The Big Sick

Contest: Win ‘The Big Sick’ on Blu-ray!

Yes, two contests in one week! Our latest prize is totally sick! We’re giving away Kumail Nanjiani’s acclaimed indie comedy/drama ‘The Big Sick‘ on Blu-ray. Enter for your chance to win.

You should know the drill by now. To win a copy of the disc, all you have to do is participate in our photo caption contest by giving us a funny or clever caption for the following image. Click to enlarge:

Insert witty caption here

For example: “Hey girl, has anyone ever told you that you look like you could be the granddaughter of Oscar-winning filmmaker and notorious Joe McCarthy appeaser Elia Kazan? ‘Cuz you totally do and I am into it.”

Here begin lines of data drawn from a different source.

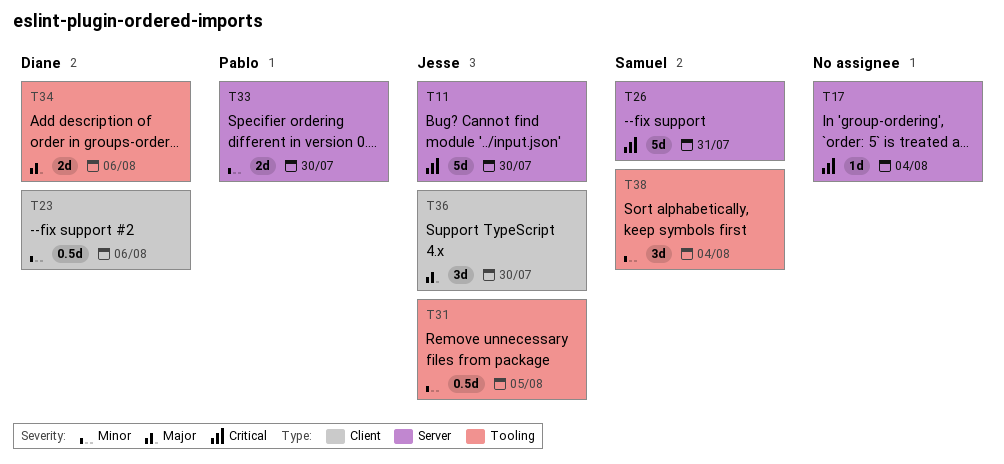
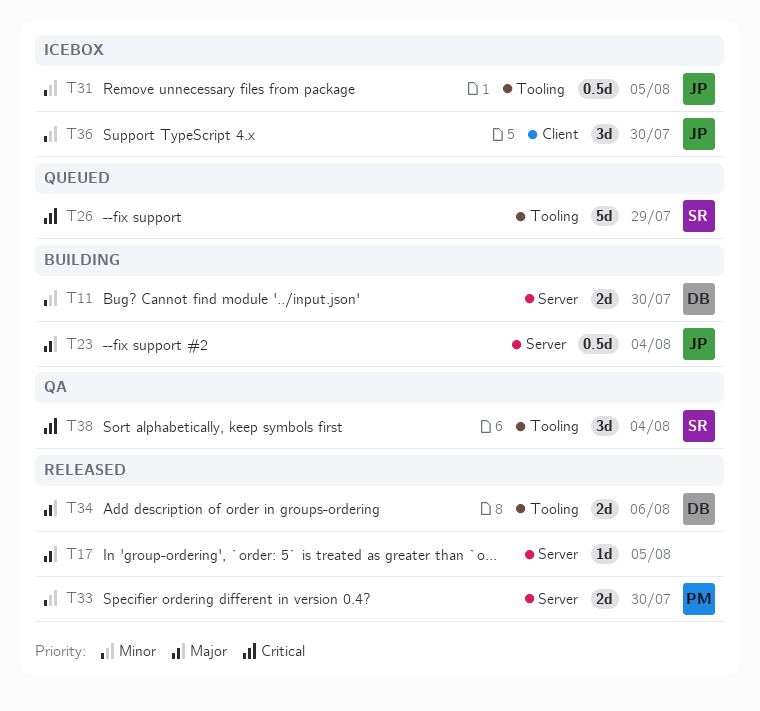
T11, owner: Jesse -> Diane
T11, priority: Critical -> Minor
T11, estimate: 5d -> 2d
T17, priority: Critical -> Major
T17, due: Aug 4 -> Aug 5
T23, owner: Diane -> Jesse
T23, priority: Minor -> Major
T23, label: Client -> Server
T23, due: Aug 6 -> Aug 4
T26, label: Server -> Tooling
T26, due: Jul 31 -> Jul 29
T36, priority: Major -> Minor
T38, priority: Minor -> Critical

We have five copies of the Blu-ray to give away. The winners will be chosen at our own subjective discretion based on whichever responses we enjoy the most. Entries are limited to 10 per person. That should give you plenty of opportunity to craft a good submission, but will also help us to avoid any potential appearance of awarding prizes based on volume rather than quality. (Please heed this limit. You will be taken out of consideration if you submit more than 10 entries.) All entries must be submitted in the Comments section of this blog post. Please do not attempt to email them to me.

This contest is only open to entrants from the domestic United States. We will not ship internationally (whether you’re a U.S. citizen or not). Employees of High-Def Digest or Internet Brands and their families are not eligible. Standard contest rules and conditions apply. People who have won any of our previous contests within the past one year are also not eligible to win, but may get Honorable Mentions.

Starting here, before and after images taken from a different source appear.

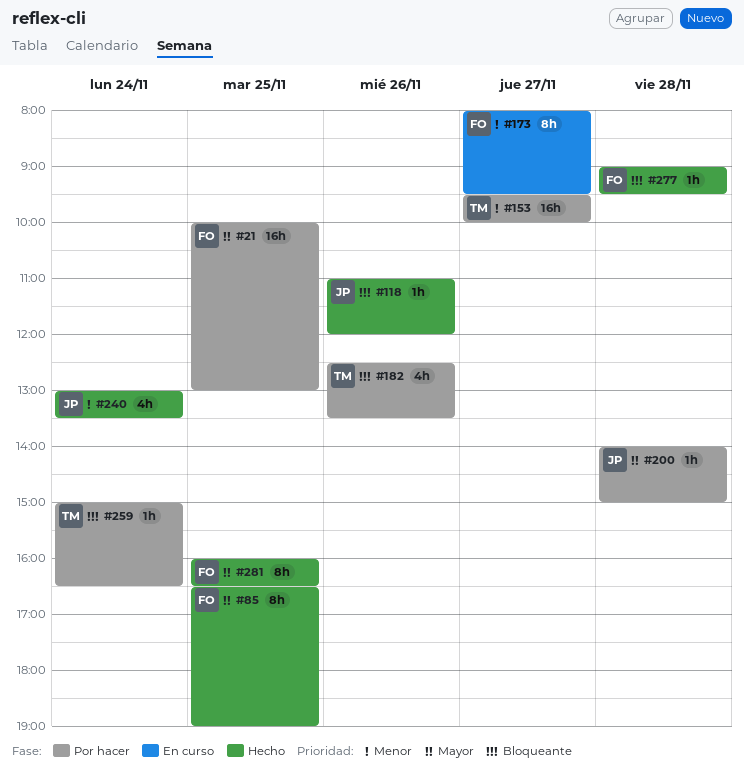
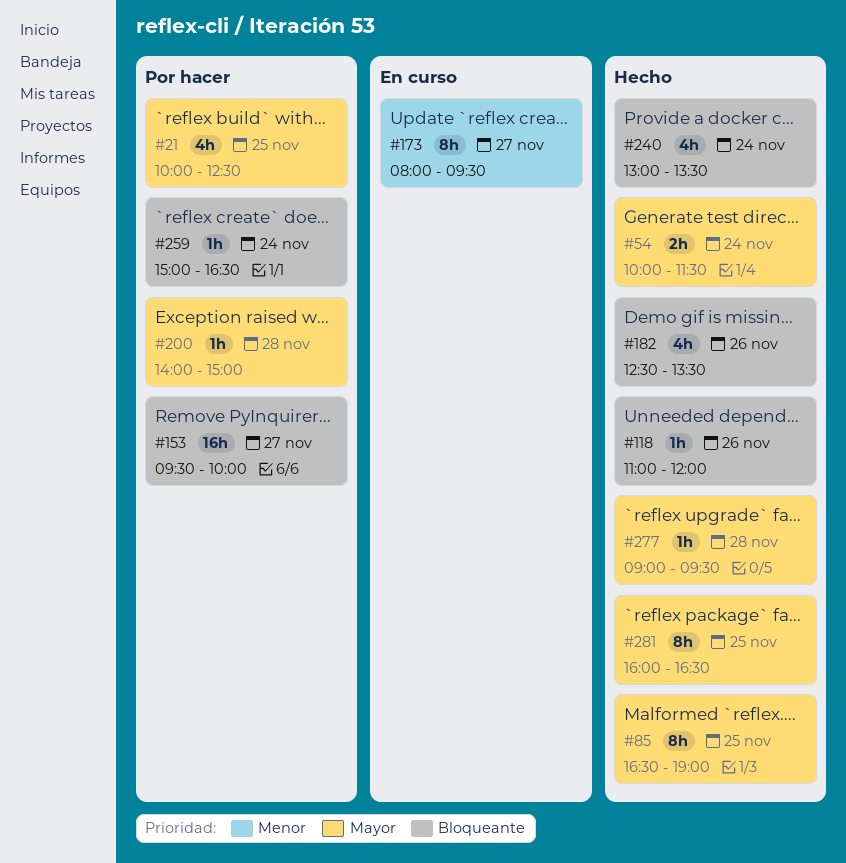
#21, estimate: 16h -> 4h
#21, ends: 13:00 -> 12:30
#54: none -> present
#153, priority: Menor -> Bloqueante
#182, status: Por hacer -> Hecho
#240, priority: Menor -> Bloqueante
#277, priority: Bloqueante -> Mayor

The deadline for entry is end of day on Friday, September 22nd. The winners will be announced the following week. Good luck!


  1. Andrew

    “You know, you look like a poor man’s Scarlett Johansson. Which is fine, cause I look like a B-grade Aziz Ansari. Can I buy you a drink?”

  2. Andrew

    “Man, can you believe this place only put up ONE string of Christmas lights to decorate?!? Scrooge-a-palooza!”

  3. Richard

    Kumail: You guys hear about this picture of some dress that’s going viral? Some bozos think it’s white and gold but it’s obviously black and blue.

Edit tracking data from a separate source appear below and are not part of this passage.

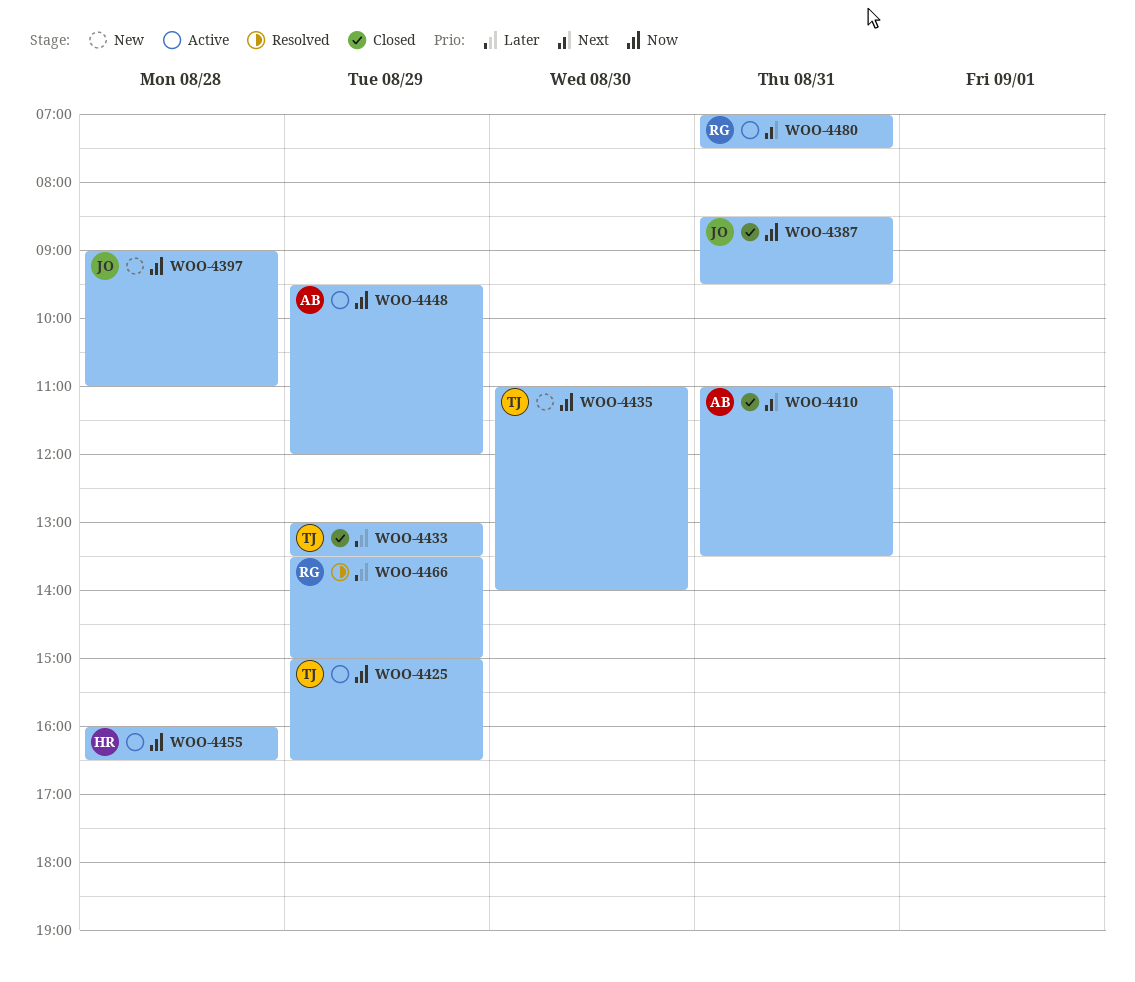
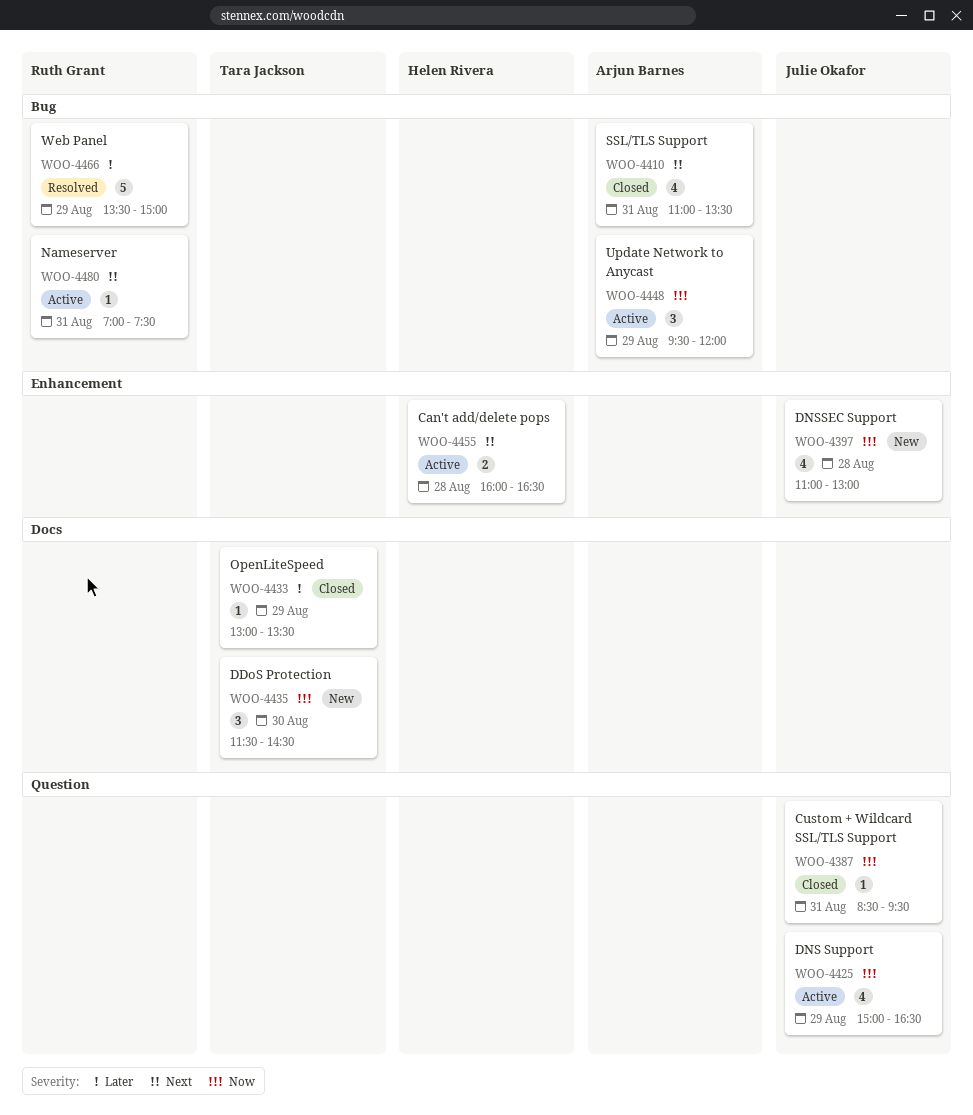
WOO-4397, begins: 09:00 -> 11:00
WOO-4397, ends: 11:00 -> 13:00
WOO-4425, owner: Tara Jackson -> Julie Okafor
WOO-4435, begins: 11:00 -> 11:30
WOO-4435, ends: 14:00 -> 14:30
WOO-4455, priority: Now -> Next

    Emily (internally): You…motherfucker.

  4. Richard

    Emily: If La La Land beats Moonlight at the Academy Awards this year, I swear, they’re racist.
    Kumail: Well, I’m Indian and I like La La Land more.
    Emily: …

  5. Andrew

    “I’m sorry to interrupt you ladies, but just wanted to give you a heads-up that David Alan Grier ‘April Fools’ed’ you and took a whiz in your drinks when you were in the ladies’ room.”

  6. Andrew

    “Hey ladies, can you do me a favor? Can you please tell me if this Miller Lite napkin smells like chloroform?”

  7. Kumail: Will you go out with me?

    Emily: No.

    Kumail: Will you go out with me?

    Emily: No.

    Kumail: Will you go out with me?

    Emily: No.

    Kumail: Will you not go out with me?

    Emily: No.

    Kumail: Yes!!!

    Emily: $#*@.

  8. Kumail: Oh man, this song is da bomb!

    Emily: What!?! HE HAS A BOMB!!!

    Kumail: No! That’s not what…

    *people running out and screaming*

    #pakastanilife #pakastanikablami

  9. Richard

    If I didn’t know any better, I’d say he just tried to hit on her using “that famous line” from Shark Attack 3.